Confessions & Confusions: Changing Parenting Style Is A Cure

Working Together Is Key To Helping Children With Behavioral Disabilities

By Melodie Cook
June 25, 2017
Families

While many children with learning and behavioral disabilities are encouraged by schools to be on medication, it may not necessarily be the best solution.

I recently surveyed other foster/adoptive families regarding common things we go through. For this month’s column, I’d like to discuss two themes that arose in the survey in regard to children with learning or behavioral disabilities: parents being accused of not showing enough love for their children and parents being asked to keep their children on medication.

I have been through both in Japan and have found those to be some of the most challenging issues for foster parents.

“You’re not showing enough love”

As I wrote in an earlier article, a teacher at Natsumi’s school initially accused my husband and me of not showing Natsumi enough love and that’s why she was acting out at school. At that time, she was still in the “testing” phase of our relationship, pushing us to see if we were serious about caring for her. She did this by screaming, fighting, throwing things, and stealing. She had troubles at school, too, and was fighting with other children there. We were desperate to show our love for her at that time, but she wouldn’t let us anywhere near her.

Unfortunately, I am not the only foster parent to have had such an unpleasant experience. Through the survey, at least one other parent (out of seven in total) told me that her children’s ADHD and learning disabilities were blamed on the home environment. A different parent was even asked by hospital staff, “What are you doing to her?”

Learning disabilities and ADHD weren’t recognized as categories of disability in Japan until 2006. Before that, children with disabilities were either segregated from other students or sent to special schools for children with disabilities. Parents advocating for inclusion surely had difficulties when coming up against teachers and other seniors in the social hierarchy, who may have disagreed with them. Unfortunately, it is still common for teachers to associate learning and behavior disabilities with parenting and the home environment.

**Required tasks**
(a) Return the stretch of the column from "While many children" through "children on medication.".
(b) Answer these questions from the column:
(i) How many parents in total took part in the survey?
(ii) What did hospital staff ask one parent?
(iii) In what year did Japan recognize learning disabilities and ADHD as categories of disability?
(c) Based on the column, explain why Natsumi was screaming, fighting, throwing things and stealing at the time.

**The data**
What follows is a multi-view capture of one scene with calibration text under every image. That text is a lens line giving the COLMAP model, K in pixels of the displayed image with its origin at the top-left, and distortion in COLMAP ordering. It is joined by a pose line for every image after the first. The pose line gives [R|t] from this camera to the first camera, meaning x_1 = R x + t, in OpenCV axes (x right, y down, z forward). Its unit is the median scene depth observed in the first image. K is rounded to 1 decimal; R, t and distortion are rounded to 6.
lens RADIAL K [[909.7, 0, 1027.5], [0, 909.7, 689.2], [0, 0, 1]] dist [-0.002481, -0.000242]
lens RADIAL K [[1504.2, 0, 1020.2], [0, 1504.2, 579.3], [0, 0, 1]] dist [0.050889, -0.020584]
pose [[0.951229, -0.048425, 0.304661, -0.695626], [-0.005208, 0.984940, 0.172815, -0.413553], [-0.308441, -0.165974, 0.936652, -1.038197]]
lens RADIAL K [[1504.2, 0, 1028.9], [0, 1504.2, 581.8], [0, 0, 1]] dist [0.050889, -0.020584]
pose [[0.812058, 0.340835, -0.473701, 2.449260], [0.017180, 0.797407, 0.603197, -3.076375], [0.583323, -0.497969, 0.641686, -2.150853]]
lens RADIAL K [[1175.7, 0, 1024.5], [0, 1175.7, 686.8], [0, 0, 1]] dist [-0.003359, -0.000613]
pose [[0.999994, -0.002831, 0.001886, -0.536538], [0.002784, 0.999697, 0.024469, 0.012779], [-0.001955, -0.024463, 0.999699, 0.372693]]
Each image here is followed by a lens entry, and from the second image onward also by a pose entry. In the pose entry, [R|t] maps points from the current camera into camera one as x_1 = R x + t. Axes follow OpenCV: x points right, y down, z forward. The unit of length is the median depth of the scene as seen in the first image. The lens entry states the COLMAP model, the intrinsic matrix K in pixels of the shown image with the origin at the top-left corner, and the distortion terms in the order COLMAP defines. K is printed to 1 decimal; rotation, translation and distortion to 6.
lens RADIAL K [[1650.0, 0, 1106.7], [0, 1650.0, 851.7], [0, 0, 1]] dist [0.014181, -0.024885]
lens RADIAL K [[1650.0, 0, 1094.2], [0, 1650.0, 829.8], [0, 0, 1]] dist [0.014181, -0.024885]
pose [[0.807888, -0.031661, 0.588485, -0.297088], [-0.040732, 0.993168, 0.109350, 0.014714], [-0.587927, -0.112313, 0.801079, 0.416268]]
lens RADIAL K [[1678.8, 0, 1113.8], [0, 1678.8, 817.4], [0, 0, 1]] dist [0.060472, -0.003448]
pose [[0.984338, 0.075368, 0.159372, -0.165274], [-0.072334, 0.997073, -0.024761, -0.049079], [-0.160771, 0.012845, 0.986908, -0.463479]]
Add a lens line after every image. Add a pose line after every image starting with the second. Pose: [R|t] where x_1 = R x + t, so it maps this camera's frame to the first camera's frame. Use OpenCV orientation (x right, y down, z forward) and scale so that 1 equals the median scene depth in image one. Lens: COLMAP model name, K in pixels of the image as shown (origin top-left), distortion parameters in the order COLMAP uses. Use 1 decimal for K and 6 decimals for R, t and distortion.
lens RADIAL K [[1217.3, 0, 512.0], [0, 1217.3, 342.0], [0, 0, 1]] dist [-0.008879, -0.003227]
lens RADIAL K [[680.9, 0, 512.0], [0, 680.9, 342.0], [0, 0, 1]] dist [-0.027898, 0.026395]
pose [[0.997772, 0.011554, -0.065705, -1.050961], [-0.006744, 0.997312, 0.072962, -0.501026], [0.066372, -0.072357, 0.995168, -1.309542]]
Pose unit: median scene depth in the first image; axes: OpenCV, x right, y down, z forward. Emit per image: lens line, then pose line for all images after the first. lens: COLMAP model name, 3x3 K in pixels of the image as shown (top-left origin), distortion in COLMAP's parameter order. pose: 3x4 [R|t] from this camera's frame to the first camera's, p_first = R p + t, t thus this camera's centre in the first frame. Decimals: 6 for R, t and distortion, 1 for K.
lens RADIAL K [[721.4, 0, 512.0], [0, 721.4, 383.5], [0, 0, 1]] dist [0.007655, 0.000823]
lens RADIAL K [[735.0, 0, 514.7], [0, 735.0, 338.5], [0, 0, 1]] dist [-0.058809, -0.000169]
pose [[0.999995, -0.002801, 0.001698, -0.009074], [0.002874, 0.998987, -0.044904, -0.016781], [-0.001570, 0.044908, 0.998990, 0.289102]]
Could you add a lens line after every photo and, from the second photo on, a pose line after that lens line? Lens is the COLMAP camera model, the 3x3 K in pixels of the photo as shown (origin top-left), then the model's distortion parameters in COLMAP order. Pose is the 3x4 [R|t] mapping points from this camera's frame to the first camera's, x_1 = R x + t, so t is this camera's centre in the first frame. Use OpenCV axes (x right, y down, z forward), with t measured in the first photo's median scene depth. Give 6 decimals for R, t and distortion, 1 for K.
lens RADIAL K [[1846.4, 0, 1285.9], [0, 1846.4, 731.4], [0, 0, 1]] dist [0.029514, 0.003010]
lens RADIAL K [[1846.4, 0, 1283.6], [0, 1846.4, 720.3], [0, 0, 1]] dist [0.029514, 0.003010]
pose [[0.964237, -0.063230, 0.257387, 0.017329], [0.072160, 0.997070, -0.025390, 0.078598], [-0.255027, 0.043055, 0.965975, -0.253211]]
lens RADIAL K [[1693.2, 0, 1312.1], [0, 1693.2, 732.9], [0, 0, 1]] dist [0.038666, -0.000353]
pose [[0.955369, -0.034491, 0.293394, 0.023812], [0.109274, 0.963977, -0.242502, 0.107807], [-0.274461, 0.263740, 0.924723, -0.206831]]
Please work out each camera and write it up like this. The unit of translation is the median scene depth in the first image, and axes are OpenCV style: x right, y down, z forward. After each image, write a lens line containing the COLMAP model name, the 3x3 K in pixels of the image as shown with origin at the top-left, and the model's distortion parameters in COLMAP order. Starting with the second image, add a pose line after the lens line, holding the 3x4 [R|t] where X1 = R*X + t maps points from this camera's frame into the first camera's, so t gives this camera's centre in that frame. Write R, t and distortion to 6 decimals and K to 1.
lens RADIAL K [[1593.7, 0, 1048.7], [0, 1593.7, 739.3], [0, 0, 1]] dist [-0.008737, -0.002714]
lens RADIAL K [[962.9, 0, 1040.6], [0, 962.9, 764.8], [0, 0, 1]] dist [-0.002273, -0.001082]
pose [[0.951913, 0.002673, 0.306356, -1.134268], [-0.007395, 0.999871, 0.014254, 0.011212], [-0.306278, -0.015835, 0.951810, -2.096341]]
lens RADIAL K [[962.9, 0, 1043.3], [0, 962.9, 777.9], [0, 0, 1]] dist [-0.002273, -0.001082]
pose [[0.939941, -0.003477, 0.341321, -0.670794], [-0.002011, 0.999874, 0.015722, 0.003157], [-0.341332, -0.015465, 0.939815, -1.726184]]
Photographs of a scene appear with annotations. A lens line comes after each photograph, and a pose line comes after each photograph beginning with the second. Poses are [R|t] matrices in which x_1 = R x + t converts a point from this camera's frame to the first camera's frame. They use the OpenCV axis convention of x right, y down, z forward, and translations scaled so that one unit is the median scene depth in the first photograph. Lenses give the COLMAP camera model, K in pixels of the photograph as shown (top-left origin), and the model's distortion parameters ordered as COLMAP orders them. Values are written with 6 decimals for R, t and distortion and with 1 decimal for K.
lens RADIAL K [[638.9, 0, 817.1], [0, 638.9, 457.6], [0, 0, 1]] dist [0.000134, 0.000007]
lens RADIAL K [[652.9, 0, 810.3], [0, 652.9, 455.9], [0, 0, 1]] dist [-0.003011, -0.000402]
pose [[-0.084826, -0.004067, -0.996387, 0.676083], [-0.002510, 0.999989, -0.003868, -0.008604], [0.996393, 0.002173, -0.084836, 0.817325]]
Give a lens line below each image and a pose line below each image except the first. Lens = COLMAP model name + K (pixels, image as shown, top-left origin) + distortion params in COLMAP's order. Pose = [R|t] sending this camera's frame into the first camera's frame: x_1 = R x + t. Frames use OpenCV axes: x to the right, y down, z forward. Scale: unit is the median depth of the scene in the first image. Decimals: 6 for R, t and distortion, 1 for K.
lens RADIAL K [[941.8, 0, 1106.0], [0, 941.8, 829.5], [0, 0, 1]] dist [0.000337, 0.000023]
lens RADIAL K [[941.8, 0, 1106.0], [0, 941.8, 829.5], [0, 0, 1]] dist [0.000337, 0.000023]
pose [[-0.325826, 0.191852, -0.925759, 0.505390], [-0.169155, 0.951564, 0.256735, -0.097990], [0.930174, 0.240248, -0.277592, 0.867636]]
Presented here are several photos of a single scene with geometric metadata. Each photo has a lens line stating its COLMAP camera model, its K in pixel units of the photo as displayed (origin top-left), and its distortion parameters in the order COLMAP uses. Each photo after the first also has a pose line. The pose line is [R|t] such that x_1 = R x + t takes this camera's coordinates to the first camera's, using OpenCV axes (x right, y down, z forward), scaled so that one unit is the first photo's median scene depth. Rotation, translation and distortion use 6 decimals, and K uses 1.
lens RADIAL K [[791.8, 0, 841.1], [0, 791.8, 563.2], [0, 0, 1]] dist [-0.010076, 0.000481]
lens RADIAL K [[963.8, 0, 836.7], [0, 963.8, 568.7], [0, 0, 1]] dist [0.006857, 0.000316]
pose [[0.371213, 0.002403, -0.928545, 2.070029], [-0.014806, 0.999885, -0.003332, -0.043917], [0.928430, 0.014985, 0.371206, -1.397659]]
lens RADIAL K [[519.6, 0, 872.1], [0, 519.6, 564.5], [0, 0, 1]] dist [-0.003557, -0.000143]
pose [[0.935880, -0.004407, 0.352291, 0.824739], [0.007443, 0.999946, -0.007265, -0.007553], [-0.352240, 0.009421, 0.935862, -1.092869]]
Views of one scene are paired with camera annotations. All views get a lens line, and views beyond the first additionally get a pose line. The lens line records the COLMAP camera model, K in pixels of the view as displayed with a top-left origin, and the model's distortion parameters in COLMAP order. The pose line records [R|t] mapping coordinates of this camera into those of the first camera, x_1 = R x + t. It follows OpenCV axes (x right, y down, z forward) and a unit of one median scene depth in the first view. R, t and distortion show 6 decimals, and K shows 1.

**Activity answers**
(a)
While many children with learning and behavioral disabilities are encouraged by schools to be on medication, it may not necessarily be the best solution.

I recently surveyed other foster/adoptive families regarding common things we go through. For this month’s column, I’d like to discuss two themes that arose in the survey in regard to children with learning or behavioral disabilities: parents being accused of not showing enough love for their children and parents being asked to keep their children on medication.

(b)
(i) Seven.
(ii) "What are you doing to her?"
(iii) 2006.

(c) She was still in the "testing" phase of her relationship with the writer and the writer's husband. She was pushing them to see if they were serious about caring for her.